START TEXT BLOCK

Configuration via environment variables:

Request metadata: WORKFLOW_ID, REQUEST_ID, STORY_ID, SANDBOX_PROFILE, BASE_SHA, EXECUTION_BACKEND, JOB_NAME, JOB_NAMESPACE
Repo materialization: REPO_URL, REPO_BRANCH, optional HOST_REQUESTED_CWD
Agent identity: AGENT_NAME, AGENT_MODEL, AGENT_VARIANT, AGENT_PROGRAM
Execution config: SESSION_ID, TIMEOUT_SECONDS
Task prompt: TASK_PROMPT_B64 (base64-encoded)
Verification: VERIFICATION_COMMANDS_B64 (base64-encoded JSON array)
Callback path: RESULT_CALLBACK_URL, RESULT_CALLBACK_TOKEN

Expected behavior:

Decode task from TASK_PROMPT_B64
Materialize repo from REPO_URL / REPO_BRANCH at BASE_SHA
Execute the requested AGENT_PROGRAM
Run verification commands (if set)
Print SandboxExecutionResult markers to stdout and POST the same result to /internal/agent-result
Exit 0 (success) or non-zero (failure)

Current truthful limit:

pi remains local-backend only for now; do not pretend the pod runner can execute pi story runs yet.

Job Lifecycle

import { generateJobSpec, generateJobDeletion } from "@joelclaw/agent-execution";

// 1. Generate Job spec
const spec = generateJobSpec(request, {
  runtime: {
    image: "ghcr.io/joelhooks/agent-runner:latest",
    imagePullPolicy: "Always",
    command: ["bun", "run", "/app/packages/agent-execution/src/job-runner.ts"],
  },
  namespace: "joelclaw",
  imagePullSecret: "ghcr-pull",
  resultCallbackUrl: "http://host.docker.internal:3111/internal/agent-result",
  resultCallbackToken: process.env.OTEL_EMIT_TOKEN,
});

// 2. Apply to cluster (via kubectl or k8s client library)

END TEXT BLOCK
START RECORDS PROVIDED

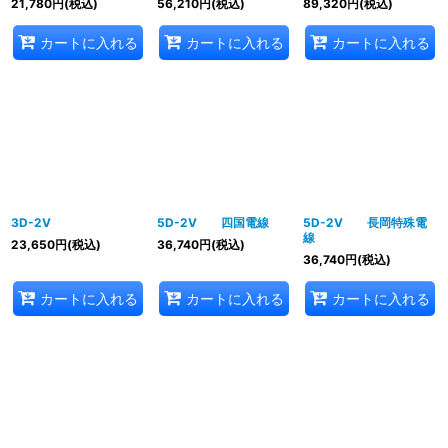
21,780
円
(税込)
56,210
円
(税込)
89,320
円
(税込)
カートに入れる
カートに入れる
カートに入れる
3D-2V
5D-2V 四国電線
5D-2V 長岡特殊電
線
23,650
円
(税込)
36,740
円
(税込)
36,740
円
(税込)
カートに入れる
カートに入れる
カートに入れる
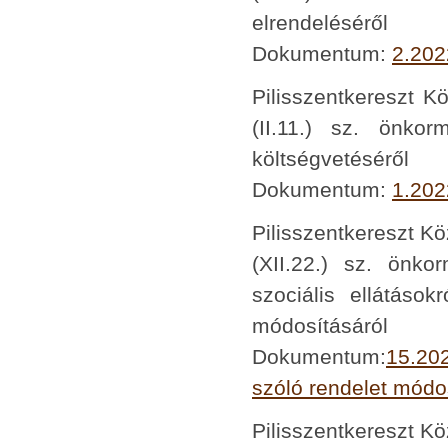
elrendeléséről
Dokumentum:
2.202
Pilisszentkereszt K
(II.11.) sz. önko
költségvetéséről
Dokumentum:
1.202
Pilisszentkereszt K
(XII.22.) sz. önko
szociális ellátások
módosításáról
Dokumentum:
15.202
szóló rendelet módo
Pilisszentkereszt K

END RECORDS PROVIDED
START RECORDS PROVIDED

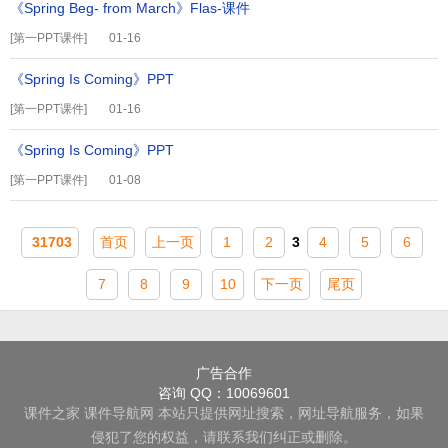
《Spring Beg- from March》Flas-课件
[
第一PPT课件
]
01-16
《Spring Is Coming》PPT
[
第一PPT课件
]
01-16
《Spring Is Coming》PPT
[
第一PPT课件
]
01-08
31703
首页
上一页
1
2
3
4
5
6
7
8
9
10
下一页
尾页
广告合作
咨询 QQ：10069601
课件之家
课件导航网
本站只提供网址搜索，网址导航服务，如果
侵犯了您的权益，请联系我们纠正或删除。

END RECORDS PROVIDED

= WORK INSTRUCTIONS =
1) According to the job runner documentation, which environment variable holds the base64-encoded task prompt?
2) Please extend the job runner documentation, starting right after its last line, the comment about applying the spec to the cluster.
The entries play no part in any of this work.

= TASK-BY-TASK RESULTS =
1) TASK_PROMPT_B64

2)
// 3. Job runs → Pod materializes repo, executes agent, posts SandboxExecutionResult callback
// 4. Host worker can recover the same terminal result from log markers if callback delivery fails
// 5. Job auto-deletes after TTL (default: 5 minutes)

// Cancel a running Job
const deletion = generateJobDeletion("req-xyz");
// kubectl delete job ${deletion.name} -n ${deletion.namespace}

Resource Defaults

CPU: 500m request, 2 limit
Memory: 1Gi request, 4Gi limit
Active deadline: 1 hour
TTL after completion: 5 minutes
Backoff limit: 0 (no retries)

Security

Non-root execution (UID 1000, GID 1000)
No privilege escalation
All capabilities dropped
RuntimeDefault seccomp profile
Control plane toleration for single-node cluster

Verification Commands

# List agent runner Jobs
kubectl get jobs -n joelclaw -l app.kubernetes.io/name=agent-runner

# Check Job status
kubectl describe job <job-name> -n joelclaw

# View logs
kubectl logs job/<job-name> -n joelclaw

# Check for stale Jobs (should be auto-deleted by TTL)
kubectl get jobs -n joelclaw --show-all

Current State

✅ Job spec generator (packages/agent-execution/src/job-spec.ts)
✅ Runtime contract (k8s/agent-runner.yaml)
✅ Tests (packages/agent-execution/__tests__/job-spec.test.ts)
⏳ Runtime image not yet built (Story 3)
⏳ Hot-image CronJob not yet implemented (Story 4)
⏳ Warm-pool scheduler not yet implemented (Story 5)
⏳ Restate integration not yet wired (Story 6)

Deploy Commands

# Manifests (redis, typesense, inngest, dkron)
kubectl apply -f ~/Code/joelhooks/joelclaw/k8s/

# Dkron phase-1 scheduler (ClusterIP API + CLI-managed short-lived tunnel access)
kubectl apply -f ~/Code/joelhooks/joelclaw/k8s/dkron.yaml
kubectl rollout status statefulset/dkron -n joelclaw
joelclaw restate cron status
joelclaw restate cron sync-tier1        # seed/update ADR-0216 tier-1 jobs

# system-bus worker (build + push GHCR + apply + rollout wait)
~/Code/joelhooks/joelclaw/k8s/publish-system-bus-worker.sh

# LiveKit (Helm + reconcile patches)
~/Code/joelhooks/joelclaw/k8s/reconcile-livekit.sh joelclaw

# AIStor (Helm operator + objectstore)
# Defaults to isolated `aistor` namespace to avoid service-name collisions with legacy `joelclaw/minio`.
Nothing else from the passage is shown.